Peter Müller March 29, 2021, 8:34 p.m. UTC | #3
By the way: https://patchwork.ipfire.org/patch/3620/ is still waiting for a decision of yours. :-)

> Hello Michael,
> 
> you're welcome.
> 
> Well, #11754 and #12594 would be the next issues on my list, but I have no working code for them, yet.
> 
> Thanks, and best regards,
> Peter Müller
> 
> 
>> Thank you for this.
>>
>> Are there any other things coming or can I go ahead and tag another version to roll these changes out into production?
>>
>> -Michael
>>
>>> On 29 Mar 2021, at 21:24, Peter Müller <peter.mueller@ipfire.org> wrote:
>>>
>>> The IP range given in an inetnum object apparently not necessarily
>>> matches distinct subnet boundaries. As a result, the current attempt to
>>> calculate its CIDR mask resulted in faulty subnets not covering the
>>> entire IP range.
>>>
>>> This patch leaves the task of enumerating subnets to the ipaddress
>>> module itself, which handles things much more robust. Since the output
>>> may contain of several subnets, a list for the inetnum key is necessary
>>> as well as a loop over them when conducting the SQL statements.
>>>
>>> Fixes: #12595
>>>
>>> Cc: Michael Tremer <michael.tremer@ipfire.org>
>>> Signed-off-by: Peter Müller <peter.mueller@ipfire.org>
>>> ---
>>> src/python/location-importer.in | 31 +++++++++++--------------------
>>> 1 file changed, 11 insertions(+), 20 deletions(-)

_Study questions_
a: Translate this sentence from the inetnum patch thread into German: "As a result, the current attempt to calculate its CIDR mask resulted in faulty subnets not covering the entire IP range."
b: Carry on writing the inetnum patch thread, picking up after its last line.
The listing is separate material with no connection to the patch thread.

_Given information_
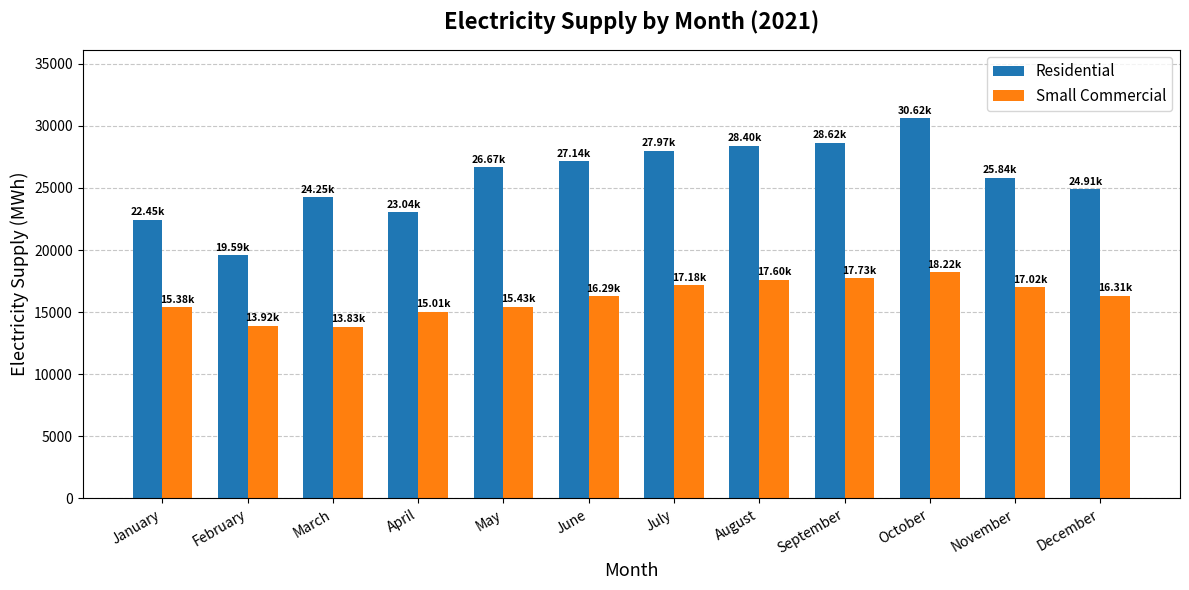

Which series has the widest spread of values?

Residential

_Answers to the problems_
a: Infolgedessen führte der bisherige Versuch, seine CIDR-Maske zu berechnen, zu fehlerhaften Subnetzen, die nicht den gesamten IP-Bereich abdeckten.

b:
>>>
>>> diff --git a/src/python/location-importer.in b/src/python/location-importer.in
>>> index 2506925..e2f201b 100644
>>> --- a/src/python/location-importer.in
>>> +++ b/src/python/location-importer.in
>>> @@ -3,7 +3,7 @@
>>> #                                                                             #
>>> # libloc - A library to determine the location of someone on the Internet     #
>>> #                                                                             #
>>> -# Copyright (C) 2020 IPFire Development Team <info@ipfire.org>                #
>>> +# Copyright (C) 2020-2021 IPFire Development Team <info@ipfire.org>           #
>>> #                                                                             #
>>> # This library is free software; you can redistribute it and/or               #
>>> # modify it under the terms of the GNU Lesser General Public                  #
>>> @@ -604,18 +604,10 @@ class CLI(object):
>>> 					log.warning("Could not parse line: %s" % line)
>>> 					return
>>>
>>> -				# Set prefix to default
>>> -				prefix = 32
>>> -
>>> -				# Count number of addresses in this subnet
>>> -				num_addresses = int(end_address) - int(start_address)
>>> -				if num_addresses:
>>> -					prefix -= math.log(num_addresses, 2)
>>> -
>>> -				inetnum["inetnum"] = "%s/%.0f" % (start_address, prefix)
>>> +				inetnum["inetnum"] = list(ipaddress.summarize_address_range(start_address, end_address))
>>>
>>> 			elif key == "inet6num":
>>> -				inetnum[key] = val
>>> +				inetnum[key] = [ipaddress.ip_network(val, strict=False)]
>>>
>>> 			elif key == "country":
>>> 				inetnum[key] = val.upper()
>>> @@ -630,15 +622,14 @@ class CLI(object):
>>> 				(inetnum.get("inet6num") or inetnum.get("inetnum")))
>>> 			return
>>>
>>> -		network = ipaddress.ip_network(inetnum.get("inet6num") or inetnum.get("inetnum"), strict=False)
>>> -
>>> -		if not self._check_parsed_network(network):
>>> -			return
>>> -
>>> -		self.db.execute("INSERT INTO _rirdata(network, country) \
>>> -			VALUES(%s, %s) ON CONFLICT (network) DO UPDATE SET country = excluded.country",
>>> -			"%s" % network, inetnum.get("country"),
>>> -		)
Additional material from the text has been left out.